Indeed, as demonstrated by any number of events, the consensus among the world's movers and shakers seems to be that there is no dignity worth affording Palestinians, period; particularly if it comes at the expense of the Jewish state. Palestinian lives seem so spectacularly meaningless while those of Israeli citizens seem held as scripturally divine. Palestinians live in a world where grossly disproportionate military responses to virtually any degree of provocation are undertaken with heedless impunity. It is a place in which they weather merciless forms of collective punishment for infractions ranging from an attack on a Jewish settlement by a lone suicide bomber, to the election of candidates unacceptable to the Israeli government. Regarded as little more than a fatuous clan of troublesome interlopers, in the complex equation that is the Mid-East geopolitical calculus, the interests of the Palestinians barely compute.
Fair Game
The hubristic absurdity of Israel's tawdry flotilla raid seems an apt illustration of this. It appears we have come to the point at which there is no level of support for Palestinians -- including peaceful humanitarian support -- which escapes the possibility of a savagely lethal Israeli reaction. The image of Israeli commandos violently interdicting a non-military humanitarian effort -- in international waters -- to such a level that at its conclusion nine civilians lay dead seems just so beyond the pale. Yet the perversity of perspective in some quarters leads many to conclude that the ship's invaders -- the Israelis -- were victims of an attack therefore justified in using lethal force.

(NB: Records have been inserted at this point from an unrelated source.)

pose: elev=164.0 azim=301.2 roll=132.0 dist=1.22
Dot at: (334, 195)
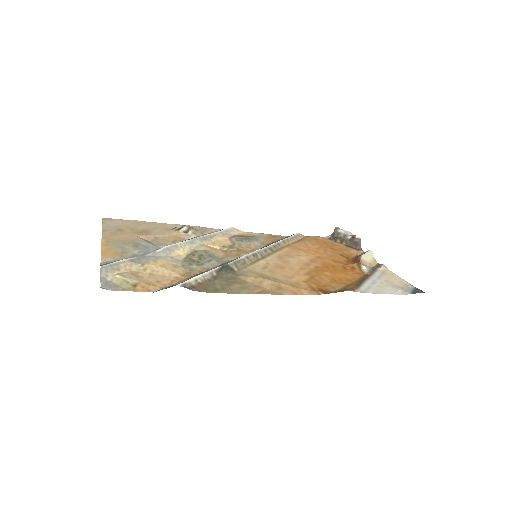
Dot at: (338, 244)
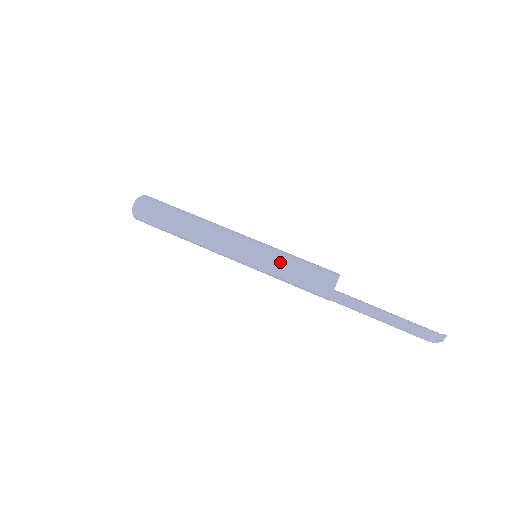
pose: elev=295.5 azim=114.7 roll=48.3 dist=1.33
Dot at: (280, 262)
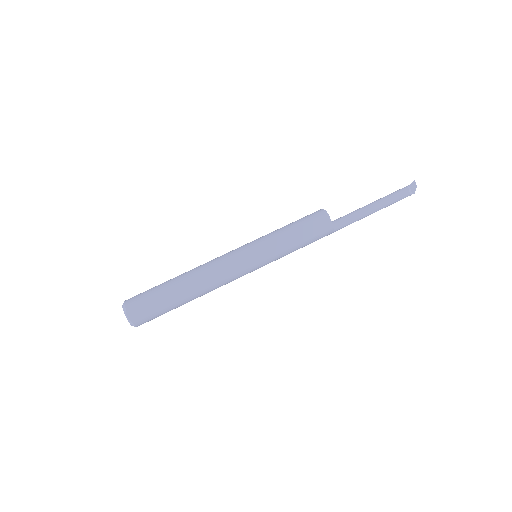
Dot at: (279, 237)
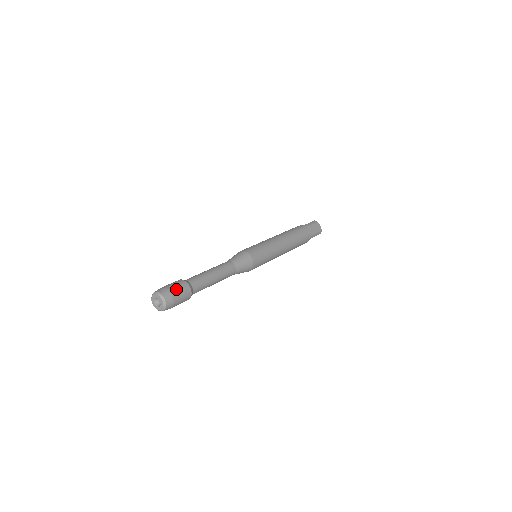
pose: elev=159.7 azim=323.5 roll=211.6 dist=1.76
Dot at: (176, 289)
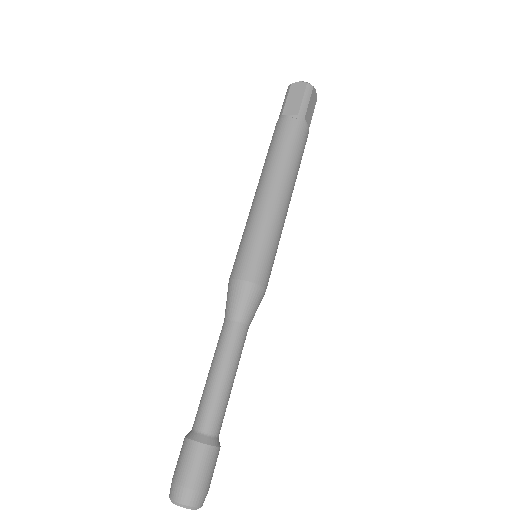
Dot at: (207, 476)
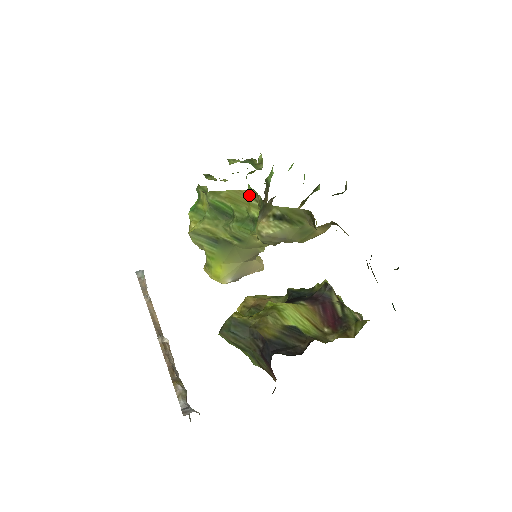
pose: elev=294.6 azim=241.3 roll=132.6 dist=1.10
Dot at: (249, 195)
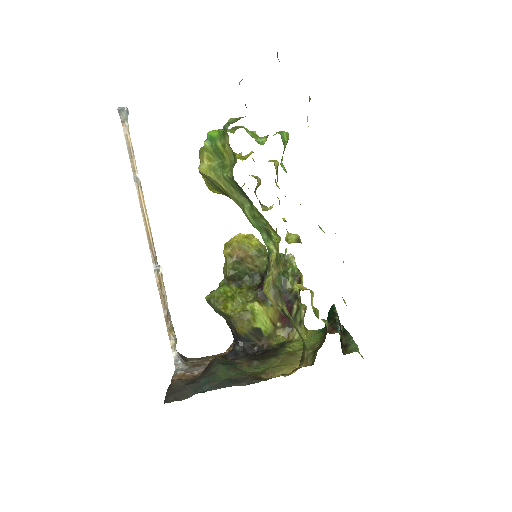
Dot at: occluded
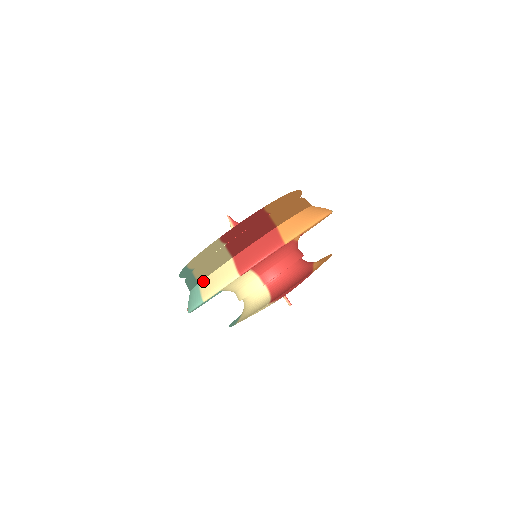
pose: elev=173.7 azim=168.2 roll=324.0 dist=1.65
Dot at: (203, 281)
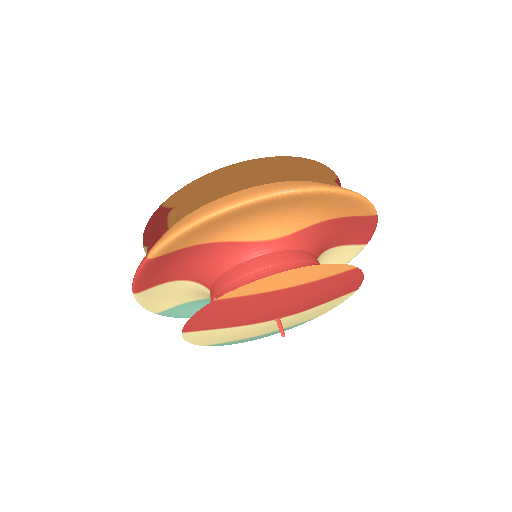
Dot at: occluded
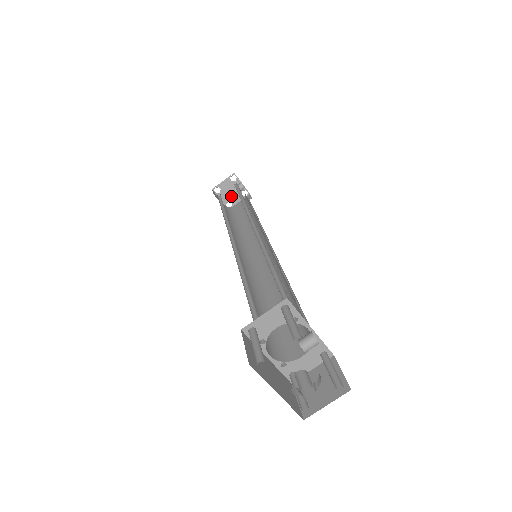
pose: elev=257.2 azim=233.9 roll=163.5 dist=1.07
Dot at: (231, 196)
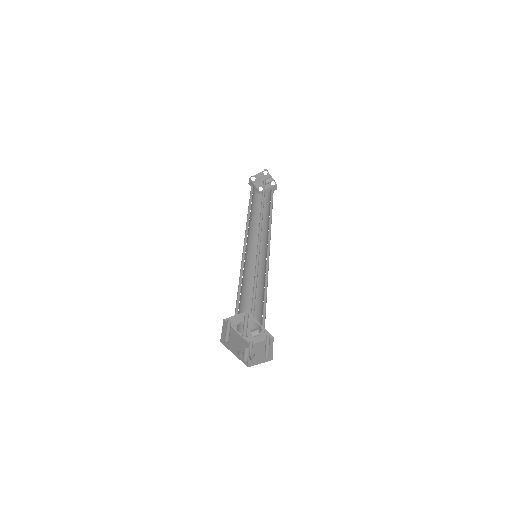
Dot at: occluded
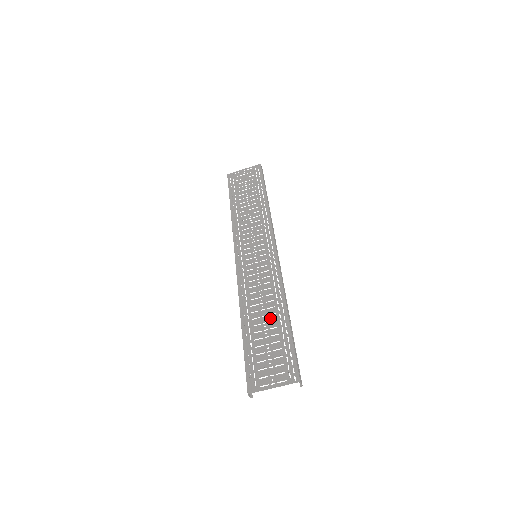
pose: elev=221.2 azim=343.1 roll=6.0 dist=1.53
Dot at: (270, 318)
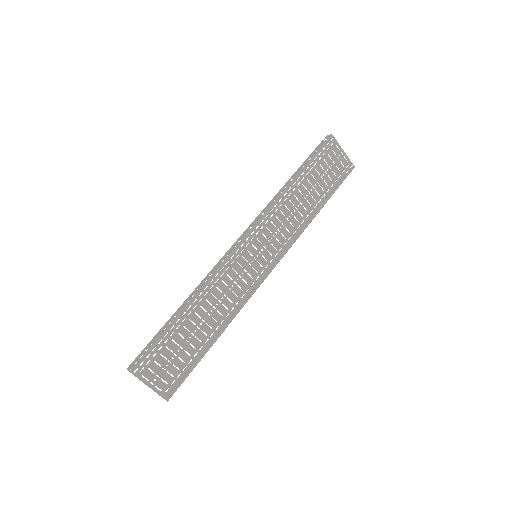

The Center for Constitutional Rights (CCR) has reported that there were 14 American citizens among the roughly 700 aboard the six-vessel flotilla (which included one U.S.-registered ship, the Challenger). Also on board were several well-known activists including Mairead Corrigan Maguire of Northern Ireland, a 1976 Nobel Peace Prize laureate. The effort was also supported by Holocaust survivor Hedy Epstein, 85, a member of the Free Gaza Movement, the organizers of the flotilla. A journalist aboard one of the vessels reported the commandos, deployed from helicopters and warships, fired prior to boarding the vessel, the Mavi Marmara, contradicting the Israeli claim that shots were fired after the commandoes were attacked with knives and other weapons. One of the Americans on board was among those killed by the commandos, and several other U.S. citizens were beaten during the attack. In addition, property including clothes, mobile phones, credit cards, currency, cameras and computers, was appropriated.
What warranted such a deadly breach in the first place? If firearms were the concern, it was needless; there were none. Apparently however, any vessel found to be carting a pallet of seed and nuts or a cache of canned fruit seems to be fair game since those goods -- like rocket launchers or AK-47s --have been on the list of items Israel refuses to allow into Gaza. As it turned out, the flotilla was transporting medicine, hospital beds, paper, repair parts for a non-functioning water treatment facility, construction materials (a banned item), wheelchairs, and prefabricated homes.